In this episode of our free podcast series “NYC Faith Leaders,” Maggi Van Dorn interviews dancer, singer, choreographer, teaching artist, artistic director and Orisha devotee Michael Manswell.  Mr. Manswell talks about the origins and practices of the Yoruba tradition (one of the largest ethnic groups in Africa), religious leadership, and "Something Positive," an arts and education organization dedicated to the art and culture of the African Diaspora and its cross-cultural influences through performance and education.

 

On his preferred title of "devotee": I have always felt that the word "priest" places you in a solitary position, in a kind of enforced solitude ... whereas the Yoruba [leader] is part and parcel of who the community is... is woven into the fabric.

 

On divination: "Opening the portals so you can see your possible paths ... or the possibilities that lay if you were take a certain action ... or not."

[INFORMATION PROVIDED]:

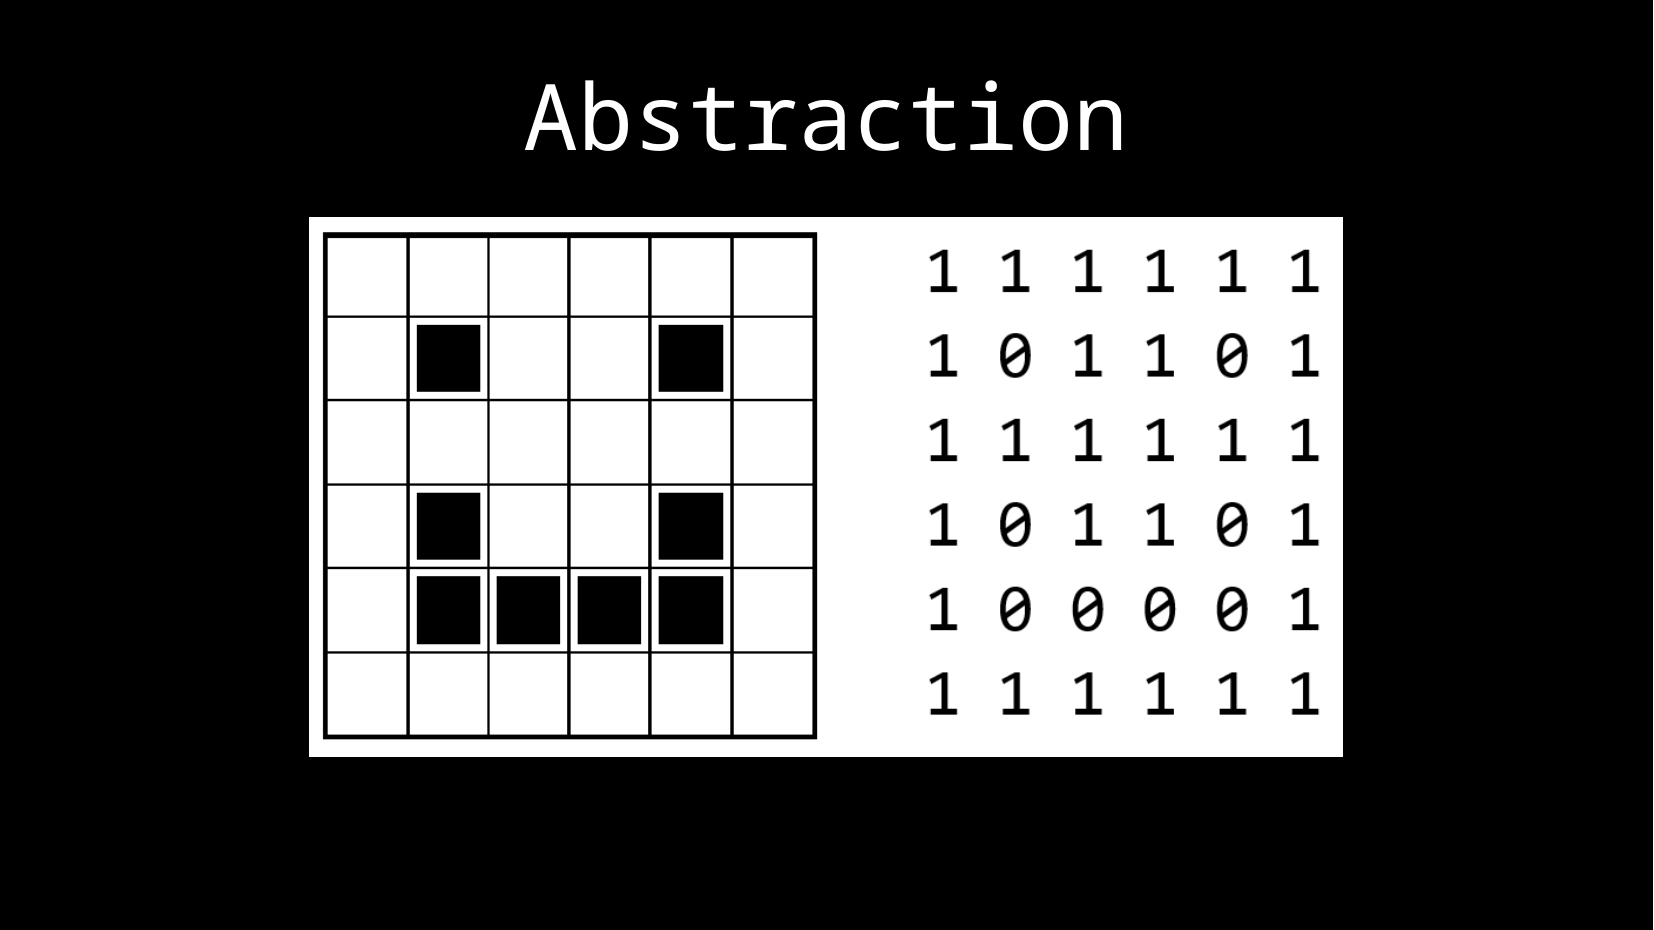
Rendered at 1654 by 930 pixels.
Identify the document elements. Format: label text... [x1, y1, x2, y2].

title Abstraction [82, 37, 1571, 193]
picture [309, 217, 1343, 757]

[WHAT IS REQUIRED]: Carry on the podcast summary about Michael Manswell and the Yoruba tradition from its last sentence. You can set the material aside.

[ANSWER FOR THIS EXERCISE]:
 

On chanting and movement: "It is a channel through which you can present your petition, your thanks,your rage, your disappointment, your hurt your grief, your love to the divine because it inhabits a place that’s not seen."

 

We hope you will not just listen to this series, but download the podcasts to hear while driving, jogging, or washing the dishes.  And subscribe in order to be alerted when new installments are available.  It’s a great way to learn about the faiths of our New York City neighbors.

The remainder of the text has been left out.